Mississippians could vote to strike a Jim Crow-era voting process in November

Mississippians in November will decide whether to change a Jim Crow-era voting provision that critics say suppresses Black political power.

Under current state law, as written in Mississippi’s 1890 Constitution, winners of state-level, statewide offices must receive both an outright majority of the popular vote and a majority of the state’s 122 House districts. If no candidate fulfills both of these requirements, the Mississippi House of Representatives, which is currently controlled by Republicans, determines the winner.

Mississippi state lawmakers last week voted to place a state constitutional amendment on the November ballot that would make it so that statewide candidates who receive the majority vote would be declared the winner. If no one person receives a majority of the popular vote, then the top two would go to a runoff. The amendment needs a majority vote in November to pass.

The proposed constitutional change comes as state legislators faced mounting pressure and possible court action stemming from a June 2019 challenge to the Electoral College-type voting system. The federal lawsuit, brought by four Black Mississippi voters against then-Mississippi Republican Secretary of State Delbert Hosemann and Mississippi Republican House Speaker Philip Gunn, argued that the voting process was set up to “entrench white control” of the state and makes it harder for Black people to win statewide races.

The suit said the distribution of voters by race through state House districts means a candidate preferred by White voters can win the majority of districts with a much lower share of the overall vote than a candidate preferred by Black voters. It described the provision turning over the election to the state House as a “failsafe” for White people in the state.

US District Judge Daniel Jordan III in November wrote that that he had “grave concern that at least the Electoral-Vote Rule is unconstitutional.” The next month, Jordan ruled to put the lawsuit on hold in order to give the state Legislature time to remedy the system on their own before the next statewide races in 2023.

If passed, the constitutional amendment, first introduced by Republican state Rep. Jim Beckett in February, could serve as that remedy.

CNN reached out to Hosemann, now Mississippi’s lieutenant governor, and Gunn for comment. CNN also reached out to state Reps. Gregory Holloway and Omeria Scott and state Sens. David Jordan and Hob Bryan, who were the only Democrats among the few lawmakers who voted against putting the proposed amendment on the ballot in November.

Mississippi is the only state to exhibit this type of system for state elections, according to Beth Orlansky, advocacy director of the Mississippi Center for Justice, one of the groups representing plaintiffs in the 2019 lawsuit against the state. The group hailed the vote and vowed to continue with their separate federal challenge of the state’s felon voting rights ban.

“We want to take advantage of this important moment in American race relations to advance the cause of justice in our home state of Mississippi,” said Vangela M. Wade, president of the organization, in a June statement.
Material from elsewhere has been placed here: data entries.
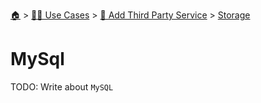 <!--startTocHeader-->
[🏠](../../../README.md) > [👷🏽 Use Cases](../../README.md) > [🥉 Add Third Party Service](../README.md) > [Storage](README.md)
# MySql
<!--endTocHeader-->
TODO: Write about `MySQL`
<!--startTocSubTopic-->
<!--endTocSubTopic-->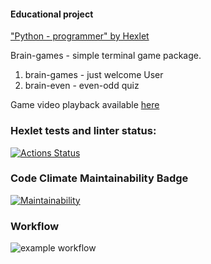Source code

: #### Educational project
["Python - programmer" by Hexlet](https://ru.hexlet.io/programs/python)

Brain-games - simple terminal game package.
1. brain-games  - just welcome User
1. brain-even   - even-odd quiz 

Game video playback available [here](https://asciinema.org/a/foQgqN4XL7HYWIl7rHnqLrapl)

### Hexlet tests and linter status:
[![Actions Status](https://github.com/dchmerenko/python-project-lvl1/workflows/hexlet-check/badge.svg)](https://github.com/dchmerenko/python-project-lvl1/actions)

### Code Climate Maintainability Badge
[![Maintainability](https://api.codeclimate.com/v1/badges/a99a88d28ad37a79dbf6/maintainability)](https://codeclimate.com/github/codeclimate/codeclimate/maintainability)

### Workflow
![example workflow](https://github.com/dchmerenko/python-project-lvl1/actions/workflows/make_lint.yml/badge.svg)
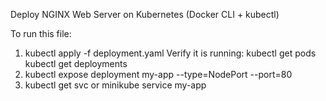 Deploy NGINX Web Server on Kubernetes (Docker CLI + kubectl)

To run this file:
1) kubectl apply -f deployment.yaml
Verify it is running:
kubectl get pods
kubectl get deployments
2) kubectl expose deployment my-app --type=NodePort --port=80
3) kubectl get svc or minikube service my-app
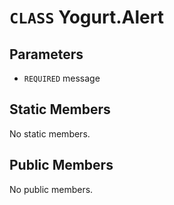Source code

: # `CLASS` Yogurt.Alert

## Parameters
* `REQUIRED` message 

## Static Members
No static members.

## Public Members
No public members.
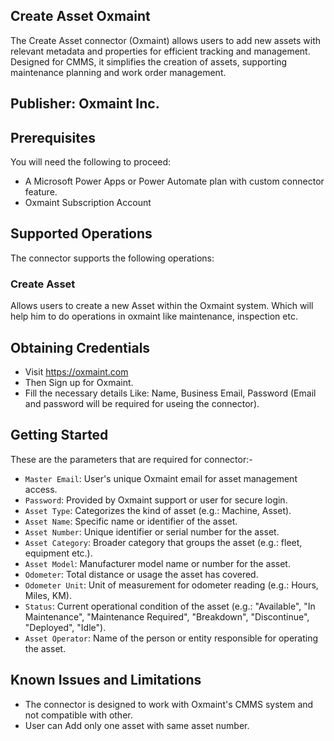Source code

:## Create Asset Oxmaint
The Create Asset connector (Oxmaint) allows users to add new assets with relevant metadata and properties for efficient tracking and management. Designed for CMMS, it simplifies the creation of assets, supporting maintenance planning and work order management.


## Publisher: Oxmaint Inc.

## Prerequisites
You will need the following to proceed:
* A Microsoft Power Apps or Power Automate plan with custom connector feature.
* Oxmaint Subscription Account


## Supported Operations
The connector supports the following operations:

### Create Asset
Allows users to create a new Asset within the Oxmaint system. Which will help him to do operations in oxmaint like maintenance, inspection etc.
 
## Obtaining Credentials
* Visit https://oxmaint.com
* Then Sign up for Oxmaint.
* Fill the necessary details Like: Name, Business Email, Password (Email and password will be required for useing the connector). 


## Getting Started
These are the parameters that are required for connector:-

* `Master Email`: User's unique Oxmaint email for asset management access.
* `Password`: Provided by Oxmaint support or user for secure login.
* `Asset Type`: Categorizes the kind of asset (e.g.: Machine, Asset).
* `Asset Name`: Specific name or identifier of the asset.
* `Asset Number`: Unique identifier or serial number for the asset.
* `Asset Category`: Broader category that groups the asset (e.g.: fleet, equipment etc.).
* `Asset Model`: Manufacturer model name or number for the asset.
* `Odometer`: Total distance or usage the asset has covered.
* `Odometer Unit`: Unit of measurement for odometer reading (e.g.: Hours, Miles, KM).
* `Status`: Current operational condition of the asset (e.g.: "Available", "In Maintenance", "Maintenance Required", "Breakdown", "Discontinue", "Deployed", "Idle").
* `Asset Operator`: Name of the person or entity responsible for operating the asset.

## Known Issues and Limitations
* The connector is designed to work with Oxmaint's CMMS system and not compatible with other.
* User can Add only one asset with same asset number.
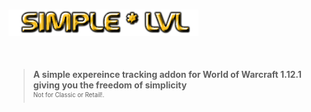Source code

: <h1>
    <img src="Screenshots/title.png" width="304" align="left" alt="SimpleLvl">
    <div style="clear: both; width: 100%;">&nbsp;</div>
</h1>

> **A simple expereince tracking addon for World of Warcraft 1.12.1 giving you the freedom of simplicity**
> <br><sup><small>Not for Classic or Retail!.</small></sup>
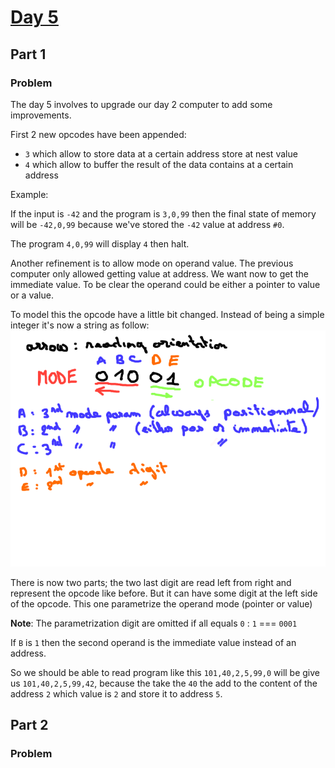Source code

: # [Day 5](https://adventofcode.com/2019/day/5)

## Part 1

### Problem

The day 5 involves to upgrade our day 2 computer to add some improvements.

First 2 new opcodes have been appended:
- `3` which allow to store data at a certain address store at nest value
- `4` which allow to buffer the result of the data contains at a certain address

Example:

If the input is `-42` and the program is `3,0,99` then the final state of memory will be `-42,0,99`
because we've stored the `-42` value at address `#0`.

The program `4,0,99` will display `4` then halt.

Another refinement is to allow mode on operand value. The previous computer only allowed getting value
at address. We want now to get the immediate value. To be clear the operand could be either a pointer to value or a value.

To model this the opcode have a little bit changed. Instead of being a simple integer it's now a string as follow:
![](./opcode.png)

There is now two parts; the two last digit are read left from right and represent the opcode like before. 
But it can have some digit at the left side of the opcode. This one parametrize the operand mode (pointer or value)

__Note__: The parametrization digit are omitted if all equals `0` : `1` === `0001`

If `B` is `1` then the second operand is the immediate value instead of an address.

So we should be able to read program like this `101,40,2,5,99,0` will be give us `101,40,2,5,99,42`, because the take the `40` the add to the content of the address `2` which value is `2` and store it to address `5`.

## Part 2

### Problem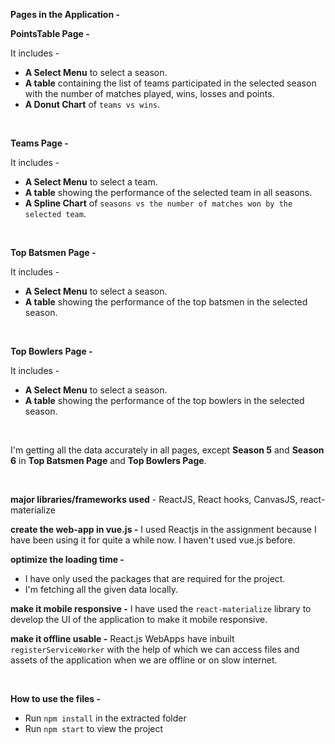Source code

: 
**Pages in the Application -**

**PointsTable Page -**

It includes - 

 - **A Select Menu** to select a season.
 - **A table** containing the list of teams participated in the selected season with the number of matches played, wins, losses and points.
 - **A Donut Chart** of `teams vs wins`.

<br>

**Teams Page -**

It includes - 

 - **A Select Menu** to select a team.
 - **A table** showing the performance of the selected team in all seasons.
 - **A Spline Chart** of `seasons vs the number of matches won by the selected team`.

<br>

**Top Batsmen Page -** 

It includes - 

 - **A Select Menu** to select a season.
 - **A table** showing the performance of the top batsmen in the selected season.

<br>

**Top Bowlers Page -** 

It includes - 

 - **A Select Menu** to select a season.
 - **A table** showing the performance of the top bowlers in the selected season.

<br>

I'm getting all the data accurately in all pages, except **Season 5** and **Season 6** in **Top Batsmen Page** and **Top Bowlers Page**.

<br>

**major libraries/frameworks used** - ReactJS, React hooks, CanvasJS, react-materialize

**create the web-app in vue.js -** I used Reactjs in the assignment because I have been using it for quite a while now. I haven't used vue.js before.

**optimize the loading time -** 

 - I have only used the packages that are required for the project.
 - I'm fetching all the given data locally.

**make it mobile responsive -** I have used the `react-materialize` library to develop the UI of the application to make it mobile responsive.

**make it offline usable -** React.js WebApps have inbuilt `registerServiceWorker` with the help of which we can access files and assets of the application when we are offline or on slow internet.

<br>

**How to use the files -**

 - Run `npm install` in the extracted folder
 - Run `npm start` to view the project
The National Redistricting Foundation, an affiliate of an anti-gerrymandering group led by former Attorney General Eric Holder, who is supporting the federal lawsuit, said that the Mississippi state Legislature vote is welcome and long overdue.

“As our country reviews its past, I remain hopeful that we will continue to address these unfair, painful parts of our history and set in place laws that live up to America’s founding ideals,” Holder said.

One of the most recent times the provision was triggered was in 1999’s Mississippi gubernatorial race. The election ended without either major-party candidate receiving the requisite majority of votes statewide, and according to The New York Times the following January, the Mississippi House voted overwhelmingly for the Democratic candidate, the first time a governor’s race was turned to the House.

At one point, Democrats thought the provision would come into play for 2019’s competitive gubernatorial race but Republican Tate Reeves overwhelmingly won over Democrat Jim Hood.

The state Legislature has grappled with Mississippi’s racial history in recent weeks, most recently voting to retire the state flag that included a Confederate emblem and develop a new flag design without it. Mississippians will also vote on that new design, which will include the phrase “In God, We Trust,” in November.